Setting up ArchivesSpace

  • Requires a local subject denoted in local_settings.cfg as target_subject.
  • Subject can be assigned to an web archives record, resource or archival object.
  • Record must have a Physical Characteristics and Technical Requirements note with the label "URL" and the original URL of the website you are describing as a subnote.

Running the script

  • This script is designed to be scheduled as a Windows Task or cron job.
  • Can also just be run with python describingWebArchives.py
  • Should not try on production instance without testing.

Results

  1. Adds Records for General Internet Archives captures with description from any <meta> tags, date from CDX timestamp, provenance note from local_settings.cfg, and digital object with direct link to content.

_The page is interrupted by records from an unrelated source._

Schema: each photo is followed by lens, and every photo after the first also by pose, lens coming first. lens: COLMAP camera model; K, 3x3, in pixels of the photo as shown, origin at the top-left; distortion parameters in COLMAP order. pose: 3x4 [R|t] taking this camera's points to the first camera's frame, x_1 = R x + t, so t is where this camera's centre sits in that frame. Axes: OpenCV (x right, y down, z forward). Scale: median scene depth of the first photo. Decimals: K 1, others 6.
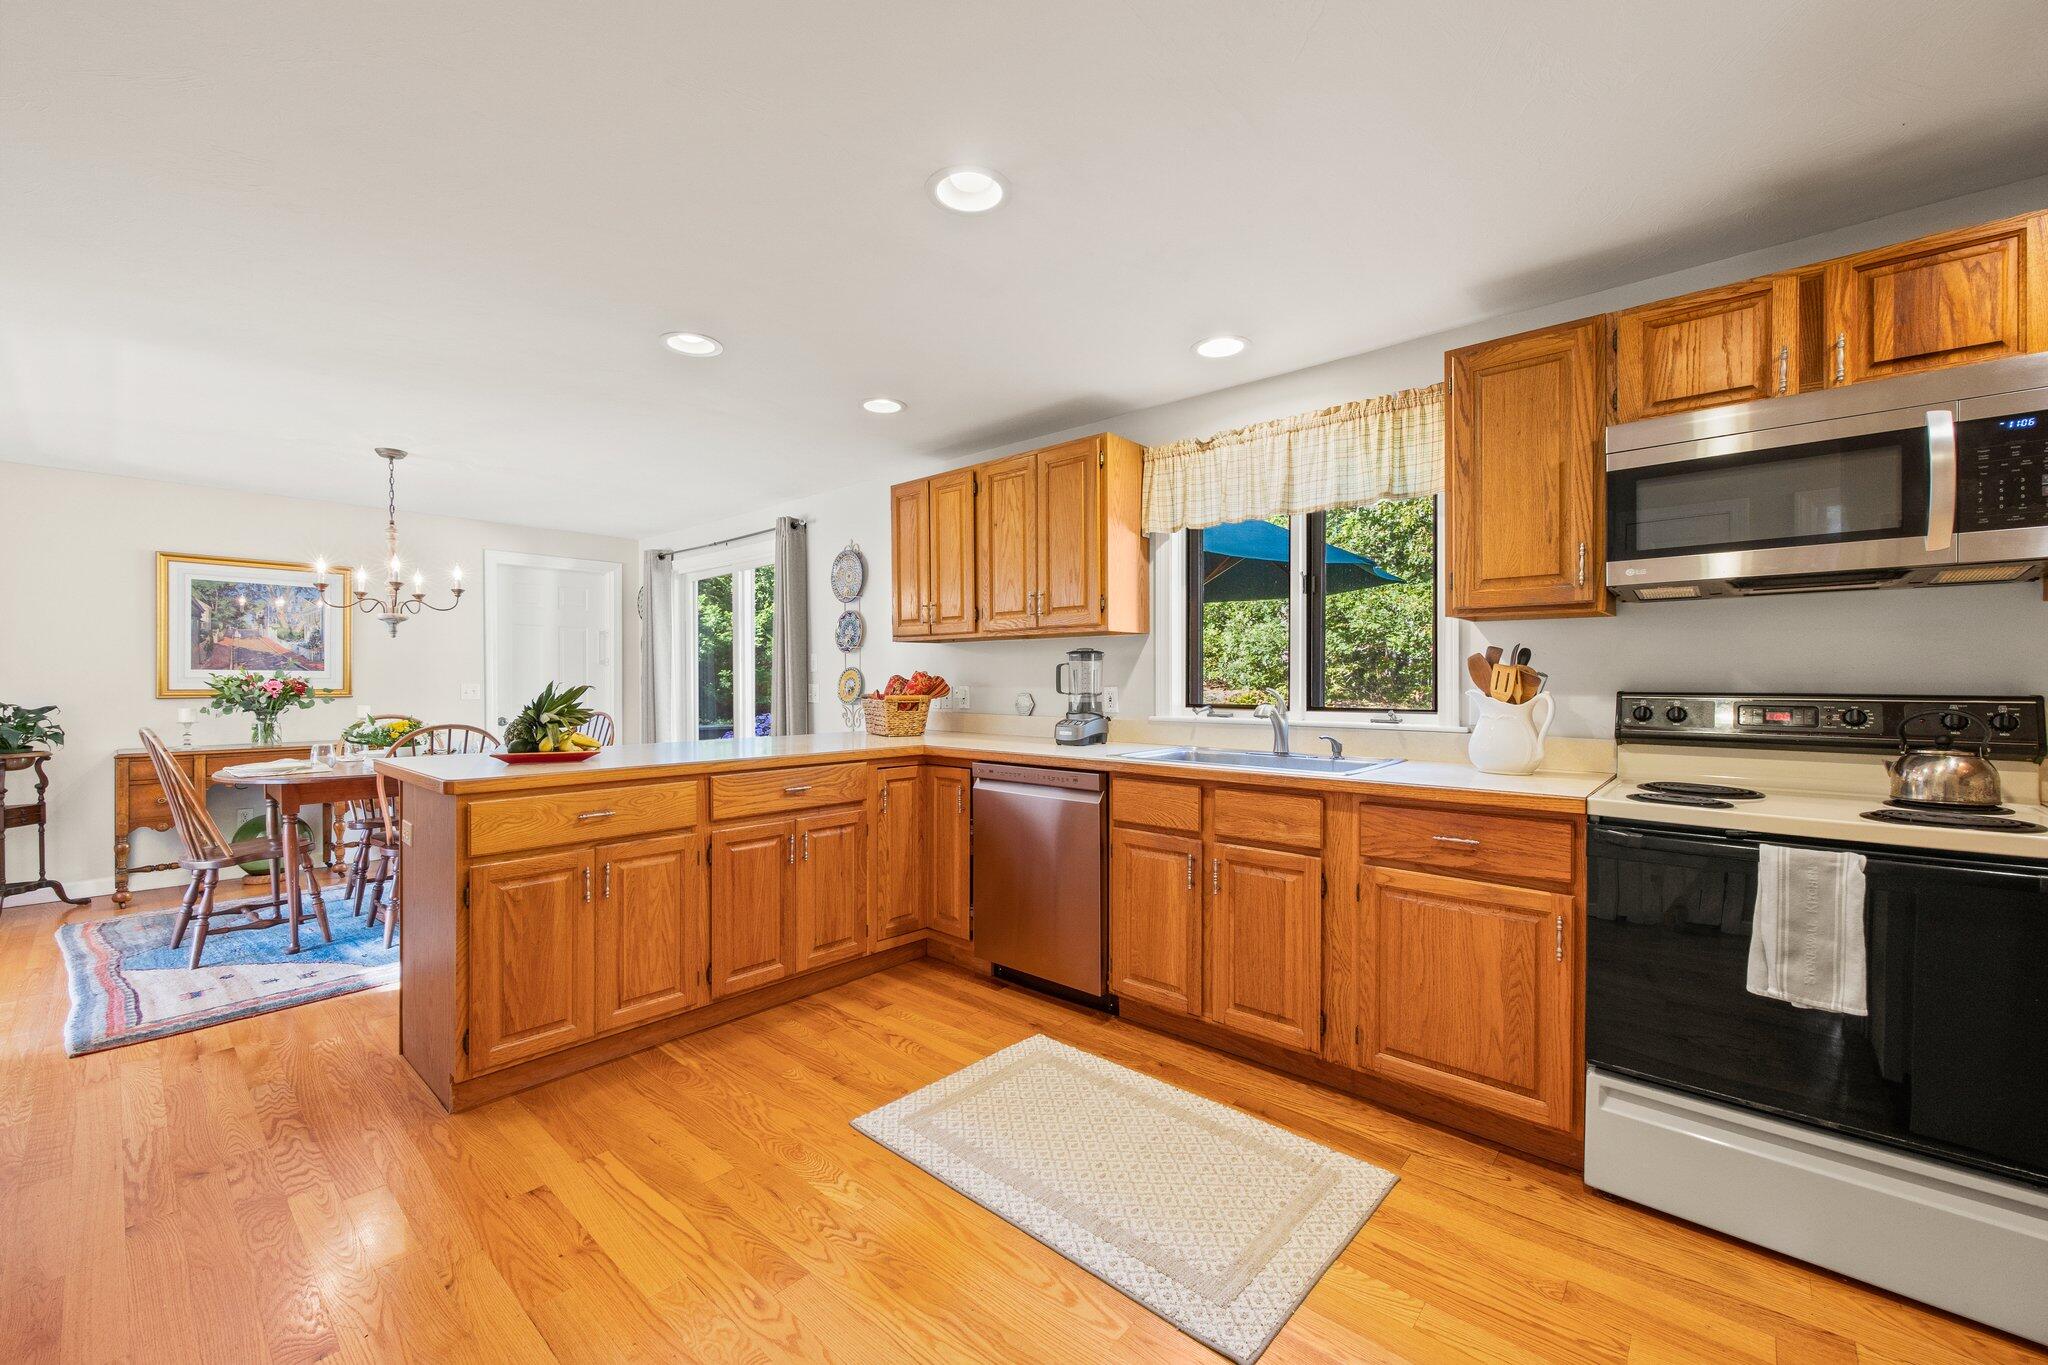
lens RADIAL K [[836.8, 0, 1024.0], [0, 836.8, 682.5], [0, 0, 1]] dist [0.002038, 0.000218]
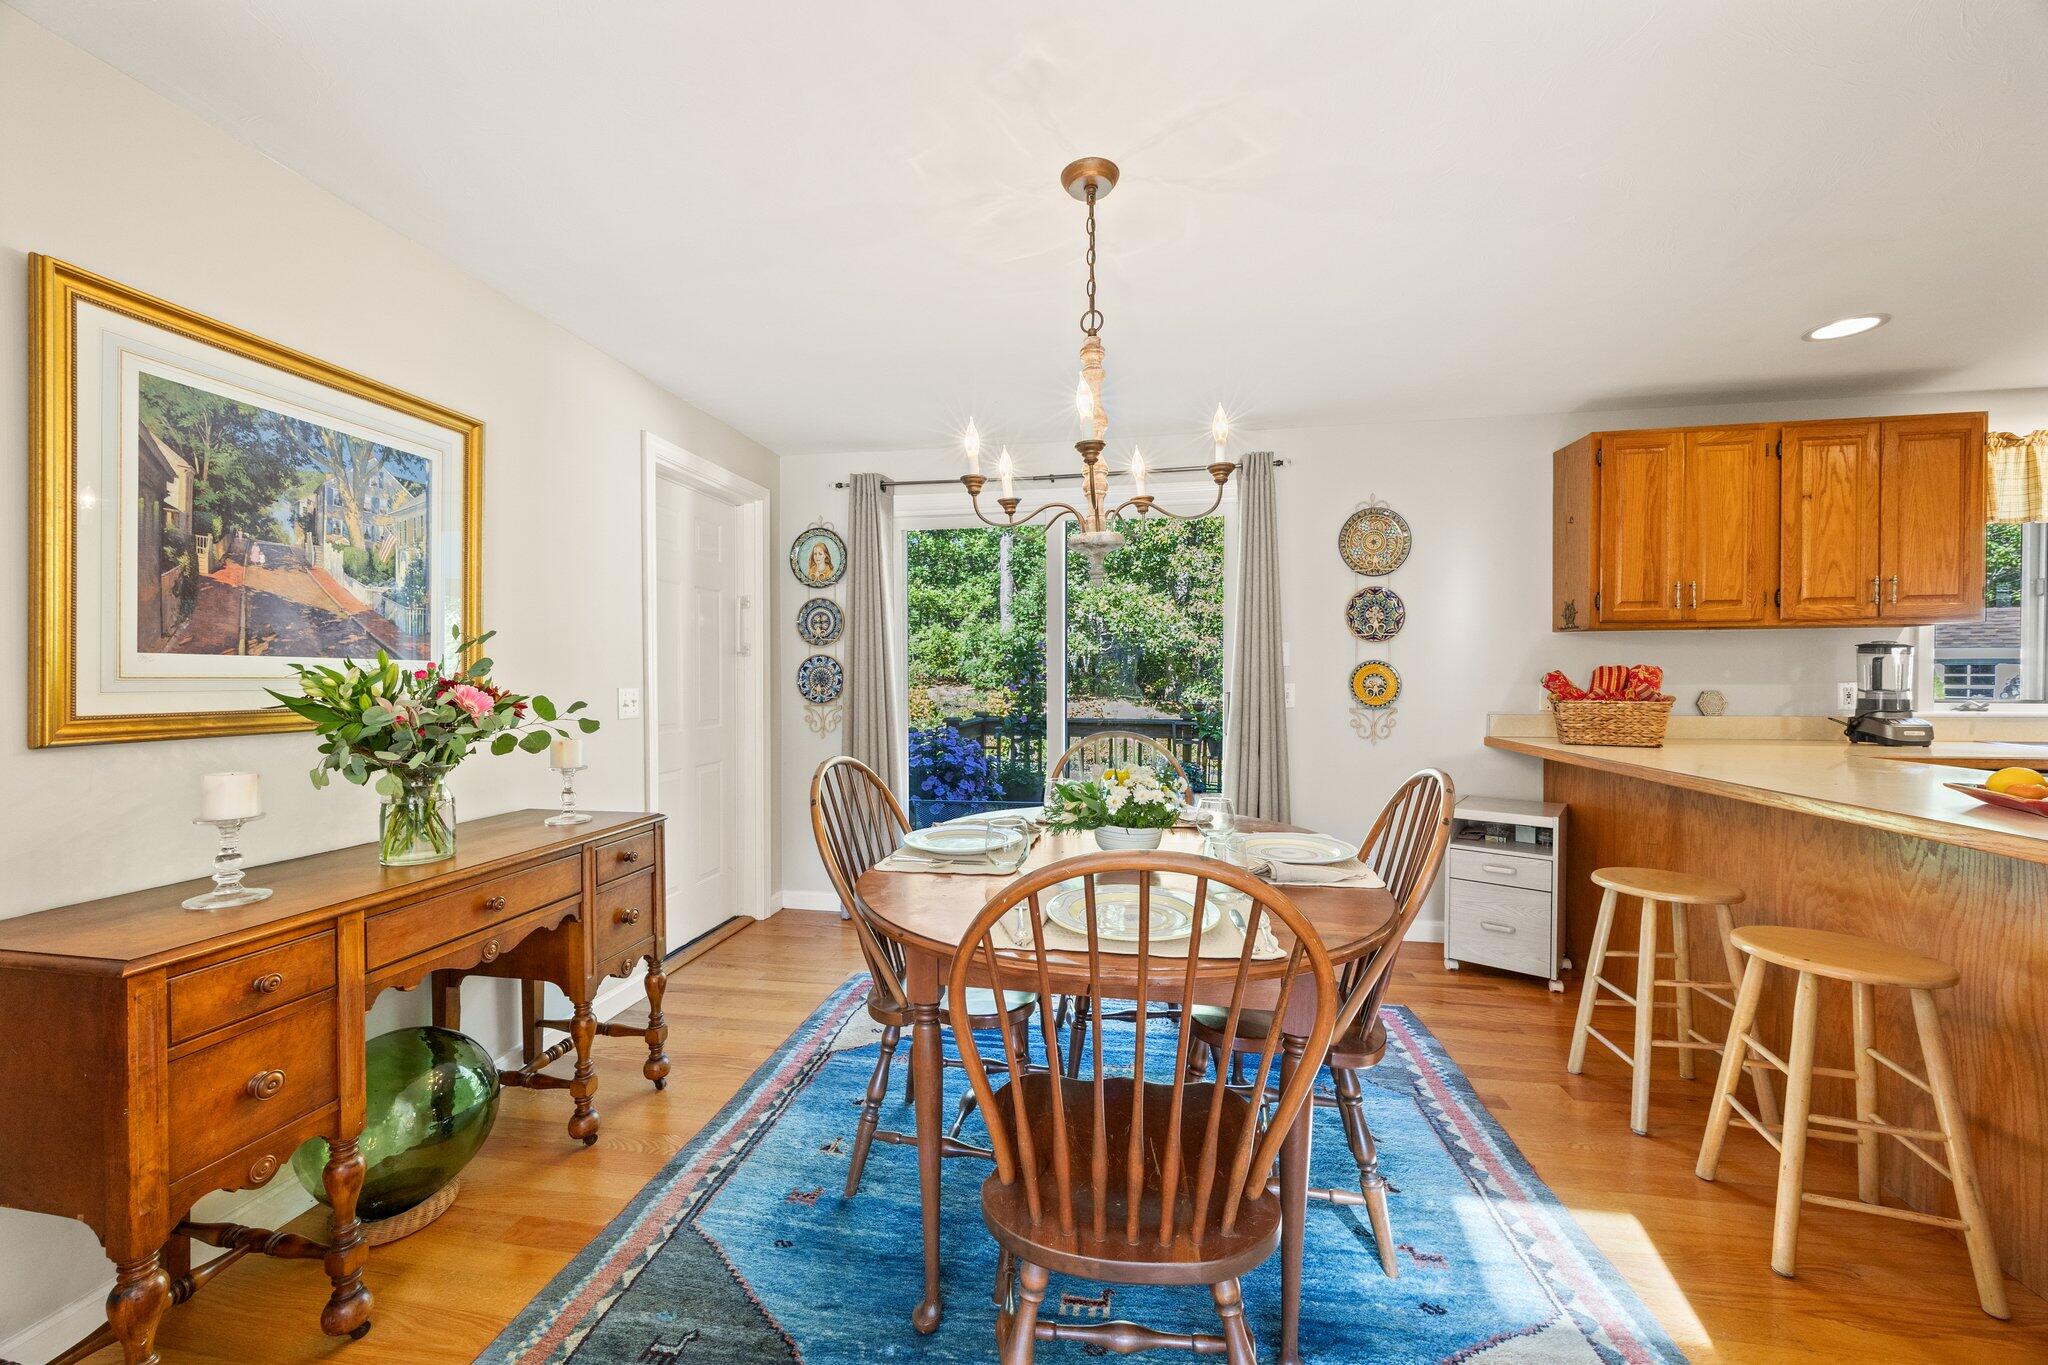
lens RADIAL K [[777.5, 0, 1024.0], [0, 777.5, 682.5], [0, 0, 1]] dist [-0.001709, -0.000647]
pose [[0.846365, -0.007640, 0.532549, -1.455232], [0.005495, 0.999969, 0.005613, -0.006003], [-0.532576, -0.001824, 0.846380, 0.953884]]
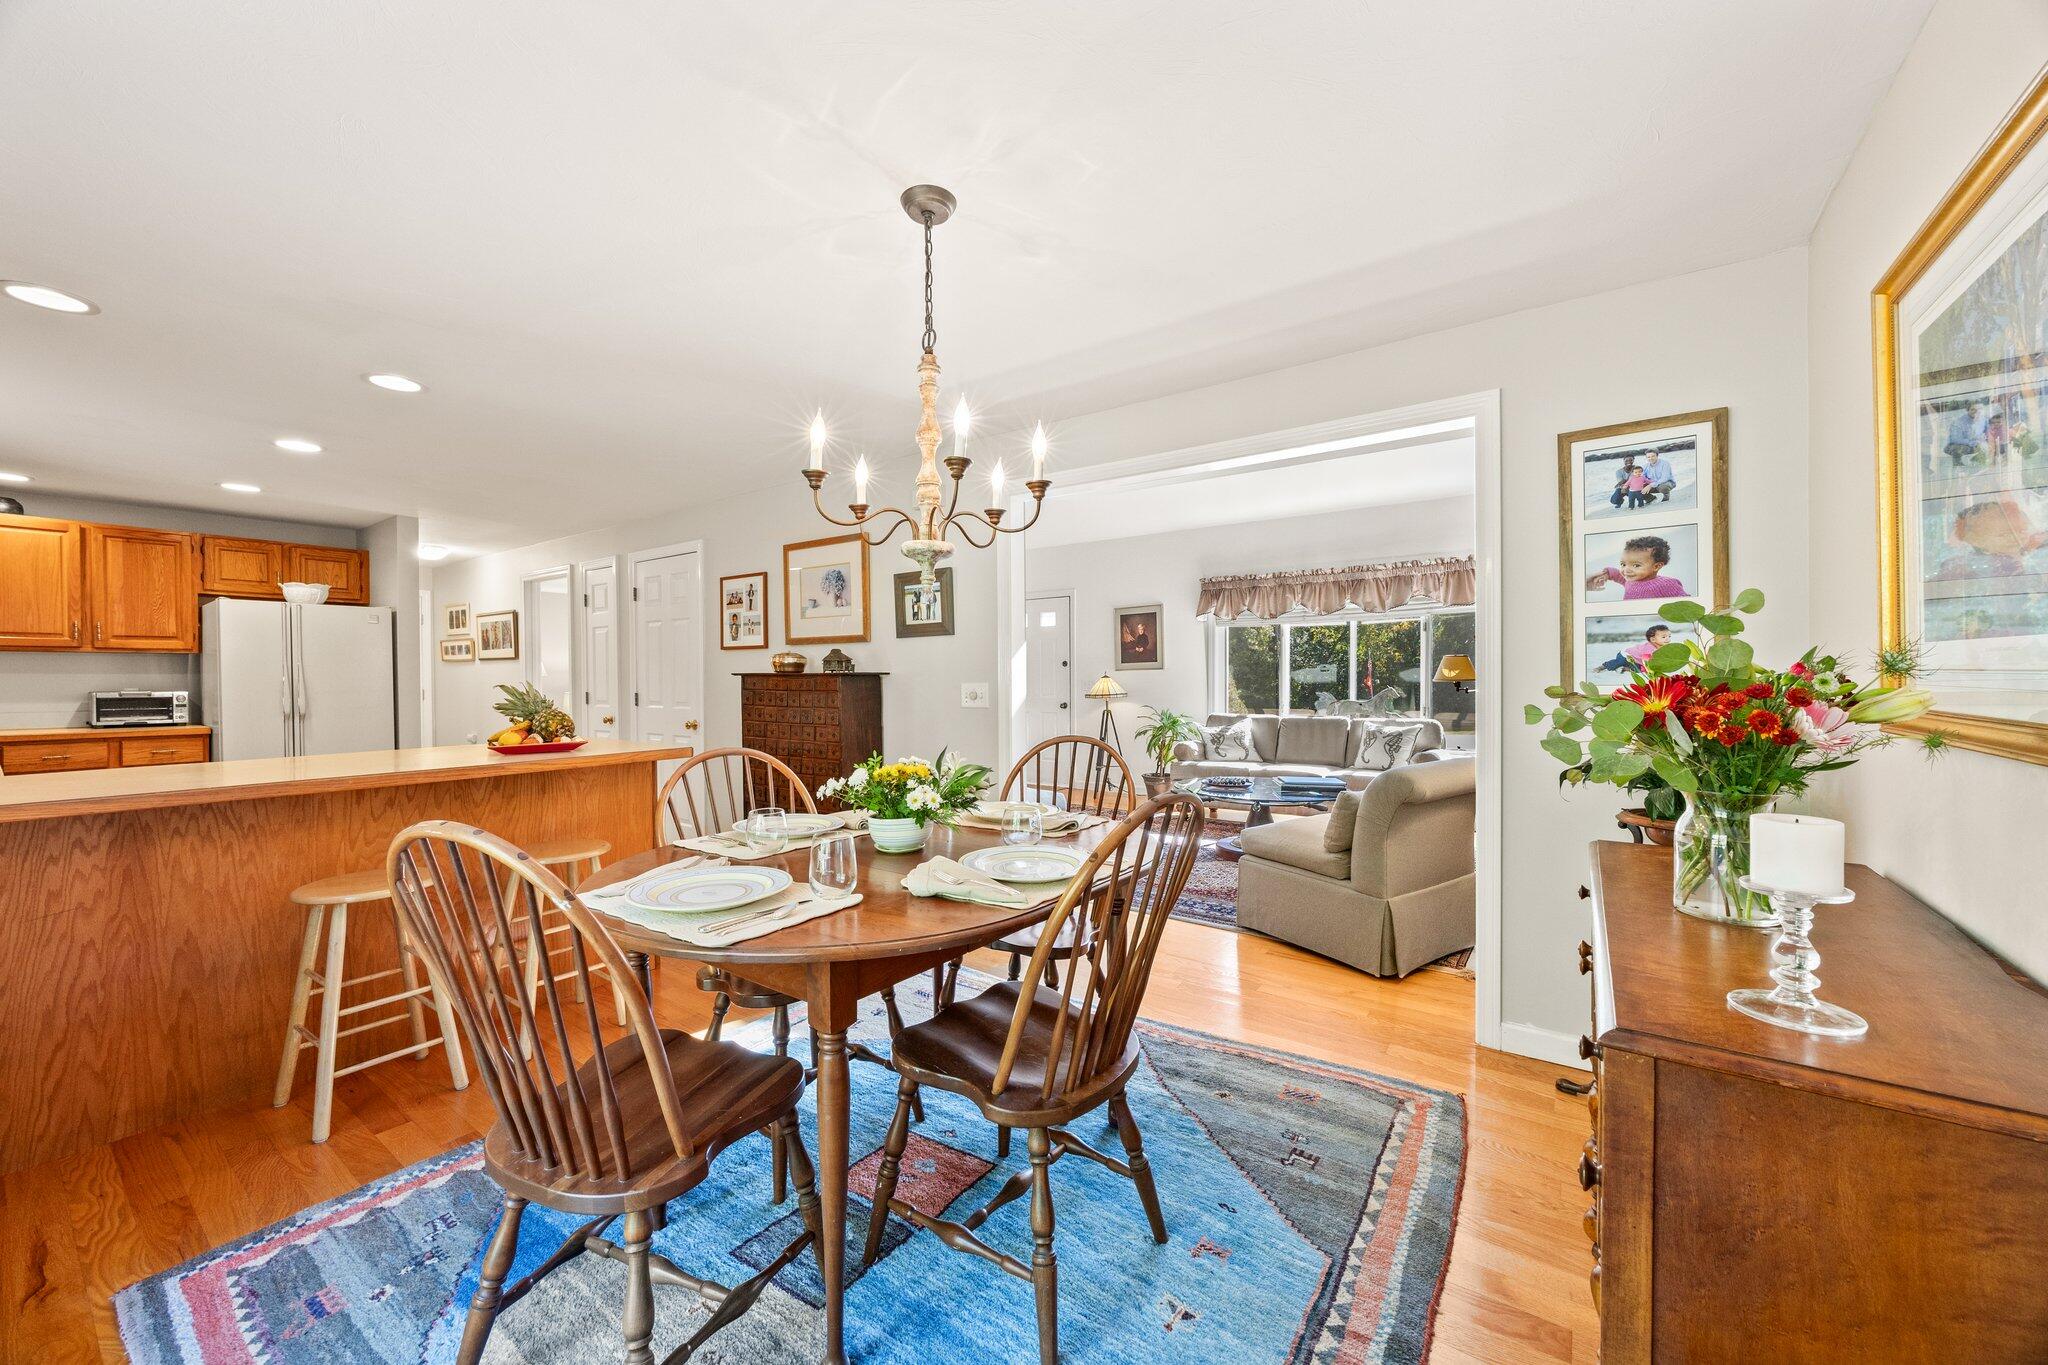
lens RADIAL K [[777.5, 0, 1024.0], [0, 777.5, 682.5], [0, 0, 1]] dist [-0.001709, -0.000647]
pose [[-0.993573, 0.008335, -0.112883, -1.097713], [0.006907, 0.999891, 0.013028, -0.006668], [0.112980, 0.012165, -0.993523, 2.063857]]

  1. Adds Records for each unique Archive-it capture with description from any <meta> tags, date from CDX timestamp, provenance note from Partner Data API, and digital object with direct link to content.
    • Post-July 2015 records with crawl number in CDX have scoping rules, crawl, type, download failures, queued documents, etc.

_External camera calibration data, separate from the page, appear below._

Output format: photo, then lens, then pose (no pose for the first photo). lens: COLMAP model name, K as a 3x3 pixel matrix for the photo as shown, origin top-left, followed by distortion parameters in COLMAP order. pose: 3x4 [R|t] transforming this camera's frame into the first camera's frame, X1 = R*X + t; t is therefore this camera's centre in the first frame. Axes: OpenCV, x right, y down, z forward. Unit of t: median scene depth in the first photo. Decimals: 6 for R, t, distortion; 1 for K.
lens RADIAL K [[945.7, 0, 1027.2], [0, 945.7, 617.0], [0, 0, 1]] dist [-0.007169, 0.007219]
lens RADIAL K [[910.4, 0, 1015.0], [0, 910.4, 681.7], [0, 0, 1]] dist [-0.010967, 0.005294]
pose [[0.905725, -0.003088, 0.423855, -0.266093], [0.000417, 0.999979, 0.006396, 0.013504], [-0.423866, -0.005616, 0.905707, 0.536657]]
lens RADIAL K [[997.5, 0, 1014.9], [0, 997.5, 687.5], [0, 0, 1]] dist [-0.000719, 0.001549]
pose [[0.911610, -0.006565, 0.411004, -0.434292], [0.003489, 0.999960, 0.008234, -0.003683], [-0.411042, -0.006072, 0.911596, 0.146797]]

  1. Adds WARC Record with same provenance information and WARC access note from local_settings.cfg

  1. Updates inclusive dates and extents for parent archival objects, with optional acquisition note from local_settings.cfg.

  1. Updates inclusive dates and extents for resource.

Contributing

Comments and pull requests welcome.

Authors

Greg Wiedeman

License

This project is in the public domain

Acknowledgments

Thanks to Jefferson Bailey and the Archive-It staff for sharing the API endpoints.